Lack of information may actually implies a lack of policy and strategy. This is not just found in Taiwan. This year I contributed to Asia Open Access Regional Survey by Asia OA, which is a special forum hosted by Coalition of Open Access Repositories (COAR). This survey is aiming at providing account of open access in 16 regions of Asia. The report can be found at COAR website. Generally speaking, the regions that responded to survey are active in terms of open access. But many of them do not yet have a cohesive strategy. Also, lack of funding hinders the development of infrastructure to support open access. Hence, the open access activities in these regions are often very distributed and uncoordinated.
In Taiwan, the main funding agency (Ministry of Science and Technology) has no open access policy at all. But we do have open-access institutional repositories- 127 out of 159 universities (including public and private) have institutional repository. All the information can be found at “Taiwan Academic Institutional Repository” portal.
For local open access journals, Directory of Open Access Journal (DOAJ)provides an overview. There are 31 open access journals in Taiwan. Most of these open access journals adopt CC BY-NC-ND licenses (22), with few exceptions for CC BY (4).
The future looks dim, but there is still hope. I would explain in the following two stories.
- Collective negotiation with Elsevier over ScienceDirect
Last year, Nature broke a news with title “Scientists in Germany, Peru and Taiwan to lose access to Elsevier Journals.” There are many discussion on how Germany managed to negotiate a deal with Dutch publishing giant Elsevier and promoted open access at many levels, but what happens in details and afterward receives less attention. Basically, Taiwan’s universities collectively started negotiation of the subscription deal with Elsevier over ScienceDirect at April last year.

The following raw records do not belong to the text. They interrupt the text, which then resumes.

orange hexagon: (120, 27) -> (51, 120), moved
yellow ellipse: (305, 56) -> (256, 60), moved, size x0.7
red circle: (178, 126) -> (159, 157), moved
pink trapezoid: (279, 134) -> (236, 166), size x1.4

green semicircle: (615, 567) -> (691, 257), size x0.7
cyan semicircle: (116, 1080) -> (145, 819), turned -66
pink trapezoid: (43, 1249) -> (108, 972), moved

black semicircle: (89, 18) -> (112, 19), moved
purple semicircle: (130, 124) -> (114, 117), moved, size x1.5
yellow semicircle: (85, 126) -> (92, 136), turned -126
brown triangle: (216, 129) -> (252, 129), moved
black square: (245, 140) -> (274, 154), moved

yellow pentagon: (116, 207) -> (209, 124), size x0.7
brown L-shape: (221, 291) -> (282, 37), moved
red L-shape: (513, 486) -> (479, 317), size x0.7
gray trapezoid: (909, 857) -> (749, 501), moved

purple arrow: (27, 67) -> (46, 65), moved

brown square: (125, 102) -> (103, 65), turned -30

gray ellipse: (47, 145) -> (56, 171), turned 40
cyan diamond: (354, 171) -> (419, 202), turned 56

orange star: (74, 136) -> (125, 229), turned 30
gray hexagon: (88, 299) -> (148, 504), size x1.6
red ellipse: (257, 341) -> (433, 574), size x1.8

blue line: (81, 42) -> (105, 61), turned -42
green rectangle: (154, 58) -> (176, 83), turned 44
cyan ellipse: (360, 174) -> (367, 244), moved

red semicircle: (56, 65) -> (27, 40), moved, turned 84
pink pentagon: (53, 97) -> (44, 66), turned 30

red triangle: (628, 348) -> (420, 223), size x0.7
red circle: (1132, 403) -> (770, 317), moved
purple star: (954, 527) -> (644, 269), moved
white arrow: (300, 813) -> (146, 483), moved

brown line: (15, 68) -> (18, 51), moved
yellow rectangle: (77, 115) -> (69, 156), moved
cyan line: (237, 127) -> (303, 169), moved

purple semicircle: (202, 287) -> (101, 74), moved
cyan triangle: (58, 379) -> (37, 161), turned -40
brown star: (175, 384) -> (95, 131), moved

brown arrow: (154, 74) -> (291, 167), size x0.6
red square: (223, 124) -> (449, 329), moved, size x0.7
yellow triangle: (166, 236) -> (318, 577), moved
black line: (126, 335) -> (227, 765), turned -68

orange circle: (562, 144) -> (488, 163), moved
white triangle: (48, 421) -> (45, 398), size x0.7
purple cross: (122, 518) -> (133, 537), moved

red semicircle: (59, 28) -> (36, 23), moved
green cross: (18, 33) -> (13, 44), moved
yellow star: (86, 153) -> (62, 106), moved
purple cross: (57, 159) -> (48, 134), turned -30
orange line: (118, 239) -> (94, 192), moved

Because of the raising subscription fee almost consumed the whole budget for database subscription for many universities, the negotiation unsurprisingly broke in December.
Elsevier started to negotiate with each university individually. But National Taiwan University library said no, other universities also followed. I remembered receiving an email from the university library to all the students and faculties, explaining this situation and providing alternative- free article delivery among libraries before they can make a deal with Elsevier. Fortunately, the negotiation resumed this January and finally reached an agreement and the primary target. The subscription resumed in June.
Most of the students and faculties I know are supportive to the library’s action. Although they may not immediately shift to open access, it shows that people are aware of the issue of paywall and high subscription fee at least in NTU.
- Open access journal “Zoological Studies” by Biodiversity Research Center, Academia Sinica
“Zoological Studies” is an open access international journal that publishes peer-reviewed articles. It is supported by Biodiversity Research Center of Academia Sinica. It seems to be a stand-alone journal without collaborating with large publisher, but it actually was published by Springer from 2013 to 2015.
Back then, I was worried about the issue of “mixed” open access journals and felt that “Zoological Studies” would one day becomes victim of it. Surprisingly, “Zoological Studies” ceased to publish with SpringerOpen at the end of 2015. I asked one of the editors about how the decision was made, he said: “It is actually much more cheaper to publish all by ourselves! Besides, the amount of work for the editors was almost the same after publish with Springer- even increases because of the communication cost.”
It is also worth-noting that the impact factor for “Zoological Studies” jumps back to 1.008 this year, higher than the end of 2015 (0.885). It suggests that big publisher does not guarantee an increase of impact factor- just contrary to a common belief.
To sum up, I would describe the status of open access in Taiwan as a “bottom up process.” Though no official policy for open access, there are many individual/ organizational efforts to keep the academic work open to the public: providing the dataset and scripts along with articles, offering preprints of one’s own papers and maintaining an open access journal. These accumulating efforts may, one day, cause a “paradigm shift” to the scholarly communication in Taiwan.